McGraw-Hill, Colorado. 1986, p. 68, 346.
"A product that was not originally defective may be found defective because of a failure to warn of or correct hazards subsequent to sale. A manufacturer has a continuing duty to study tests and monitor developments in the particular field in which his or her product is used. The manufacturer must also apply sound judgment in analyzing the product and anticipating problems or dangers which may arise. Thus, a manufacturer may owe a duty to update a warning which, when given, was adequate, but by virtue of advancements and knowledge about the product, is now inadequate to disclose the new risk."
"Manufacturers must develop a traceability system whereby they can determine who the users of the equipment are and where the products are located... The manufacturer should maintain records that will permit an analysis of the potential recall magnitude."
- Carey, William R., "A Corporate Product Quality Assurance
Program". in Society of Automotive Engineers: Product Liability
and Quality SP-586. Society of Automotive Engineers, Warrendale, Pennsylvania.
1984, p. 30.
"The manufacturer has a continuing duty to users or consumers with respect to defects discovered after manufacturing."
- Dawson, John R. and Binder, Robert L., "How to Avoid (or Win)
Products Litigation". in Society of Automotive Engineers: Product
Liability and Quality SP-586. Society of Automotive Engineers, Warrendale,
Pennsylvania. 1984, p. 23.
"It also imposes an obligation to investigate problems discovered after a product already is in the field so that subsequent products are designed to avoid such problems."
- Kolb, John and Ross, Steven S., Product Safety and Liability: A
Desk Reference. McGraw-Hill, New York. 1980, p. 193.
"Organizing an effective product safety program requires more than formation of internal monitoring agents such as the product safety review. It also requires the formation of agents to develop and report information back on your product."
- National Safety Council, Product Safety: Management Guidelines.
National Safety Council, Chicago. 1989, p. 105.
"Retention periods of records of tests, analyses, quality control procedures, lot numbers, serial numbers, and shipping procedures should take into consideration the life of the product plus a period to account for factors such as statutes of limitation. Generally speaking, if a company cannot accurately define the life of its products, it should be theoretically prepared to consider retaining all product safety records in perpetuity."
- Organisation for Economic Cooperation and Development, Safety of
Consumer Products: Policy and Legislation in OECD member Countries.
Organisation for Economic Cooperation and Development, Paris. 1980,
p. 49.
"Once a hazard has been identified and confirmed, it is obviously important that all those who have purchased the defective product should be warned as quickly as possible."

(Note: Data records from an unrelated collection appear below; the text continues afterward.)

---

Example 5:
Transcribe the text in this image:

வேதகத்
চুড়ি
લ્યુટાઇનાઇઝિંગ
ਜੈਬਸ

- U. S. Consumer Product Safety Commission, Handbook and Standards
for Manufacturing Safer Consumer Products, June 1975. p. 38. Corrective
Action
"To prevent hazardous products from being delivered to consumers, it is necessary that manufacturers establish procedure to take prompt corrective action when appropriate. This action includes determination of hazard cause(s), prevention of their repetition, and removal of hazardous consumer products from production and distribution channels. Reporting procedures are necessary to keep executive management informed of product safety hazards and trends which might induce such hazards. Most importantly, arrangements must be provided for compliance with Section 15(b) of [the CPSA] to the effect that "Every manufacturer of a consumer product distributed in commerce, and every distributor and retailer of such product..." report to the CPSC products which contain "a defect which could create a substantial product hazard."
- Westinghouse Electric Corporation, Product Safety Label Handbook.
Westinghouse Printing Division, Trafford, Pennsylvania. 1985, p. 5.
Post-Sale Duty to Warn
"If a hazard is discovered after a product is sold, the manufacturer should consider informing product users or other appropriate persons about the risk. In some cases the product may have to be modified. In other cases it may be advisable to create a safety label."